"""

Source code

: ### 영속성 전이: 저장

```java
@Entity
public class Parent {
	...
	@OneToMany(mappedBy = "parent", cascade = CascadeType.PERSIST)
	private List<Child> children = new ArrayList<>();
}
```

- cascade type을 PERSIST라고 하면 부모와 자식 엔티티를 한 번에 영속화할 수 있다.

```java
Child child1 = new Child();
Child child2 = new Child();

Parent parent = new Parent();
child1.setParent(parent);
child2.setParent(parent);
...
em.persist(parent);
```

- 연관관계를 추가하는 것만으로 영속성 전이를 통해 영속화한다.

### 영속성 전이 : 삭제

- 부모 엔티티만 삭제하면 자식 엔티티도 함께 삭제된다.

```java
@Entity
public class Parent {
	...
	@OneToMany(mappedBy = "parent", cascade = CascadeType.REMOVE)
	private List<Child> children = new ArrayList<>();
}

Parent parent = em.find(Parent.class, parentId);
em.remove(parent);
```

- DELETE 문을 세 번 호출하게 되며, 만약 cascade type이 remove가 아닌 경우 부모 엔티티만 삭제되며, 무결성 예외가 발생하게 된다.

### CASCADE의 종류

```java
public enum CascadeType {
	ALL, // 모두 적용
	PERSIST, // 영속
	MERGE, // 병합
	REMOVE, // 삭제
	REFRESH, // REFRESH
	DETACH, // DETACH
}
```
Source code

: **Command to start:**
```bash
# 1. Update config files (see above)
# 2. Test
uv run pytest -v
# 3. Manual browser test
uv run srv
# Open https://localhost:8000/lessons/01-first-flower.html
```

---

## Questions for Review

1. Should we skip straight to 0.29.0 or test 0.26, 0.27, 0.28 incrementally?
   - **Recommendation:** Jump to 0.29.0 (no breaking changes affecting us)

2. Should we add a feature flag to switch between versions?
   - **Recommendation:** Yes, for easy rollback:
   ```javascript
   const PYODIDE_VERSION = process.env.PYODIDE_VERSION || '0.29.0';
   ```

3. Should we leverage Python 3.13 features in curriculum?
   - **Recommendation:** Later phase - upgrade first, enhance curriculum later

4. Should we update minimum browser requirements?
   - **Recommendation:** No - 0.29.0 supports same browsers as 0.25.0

"""

*Task prompt*. Every entry in the listing must be retyped exactly.

*Answer section*.
Source code

: ### 영속성 전이: 저장

```java
@Entity
public class Parent {
	...
	@OneToMany(mappedBy = "parent", cascade = CascadeType.PERSIST)
	private List<Child> children = new ArrayList<>();
}
```

- cascade type을 PERSIST라고 하면 부모와 자식 엔티티를 한 번에 영속화할 수 있다.

```java
Child child1 = new Child();
Child child2 = new Child();

Parent parent = new Parent();
child1.setParent(parent);
child2.setParent(parent);
...
em.persist(parent);
```

- 연관관계를 추가하는 것만으로 영속성 전이를 통해 영속화한다.

### 영속성 전이 : 삭제

- 부모 엔티티만 삭제하면 자식 엔티티도 함께 삭제된다.

```java
@Entity
public class Parent {
	...
	@OneToMany(mappedBy = "parent", cascade = CascadeType.REMOVE)
	private List<Child> children = new ArrayList<>();
}

Parent parent = em.find(Parent.class, parentId);
em.remove(parent);
```

- DELETE 문을 세 번 호출하게 되며, 만약 cascade type이 remove가 아닌 경우 부모 엔티티만 삭제되며, 무결성 예외가 발생하게 된다.

### CASCADE의 종류

```java
public enum CascadeType {
	ALL, // 모두 적용
	PERSIST, // 영속
	MERGE, // 병합
	REMOVE, // 삭제
	REFRESH, // REFRESH
	DETACH, // DETACH
}
```
Source code

: **Command to start:**
```bash
# 1. Update config files (see above)
# 2. Test
uv run pytest -v
# 3. Manual browser test
uv run srv
# Open https://localhost:8000/lessons/01-first-flower.html
```

---

## Questions for Review

1. Should we skip straight to 0.29.0 or test 0.26, 0.27, 0.28 incrementally?
   - **Recommendation:** Jump to 0.29.0 (no breaking changes affecting us)

2. Should we add a feature flag to switch between versions?
   - **Recommendation:** Yes, for easy rollback:
   ```javascript
   const PYODIDE_VERSION = process.env.PYODIDE_VERSION || '0.29.0';
   ```

3. Should we leverage Python 3.13 features in curriculum?
   - **Recommendation:** Later phase - upgrade first, enhance curriculum later

4. Should we update minimum browser requirements?
   - **Recommendation:** No - 0.29.0 supports same browsers as 0.25.0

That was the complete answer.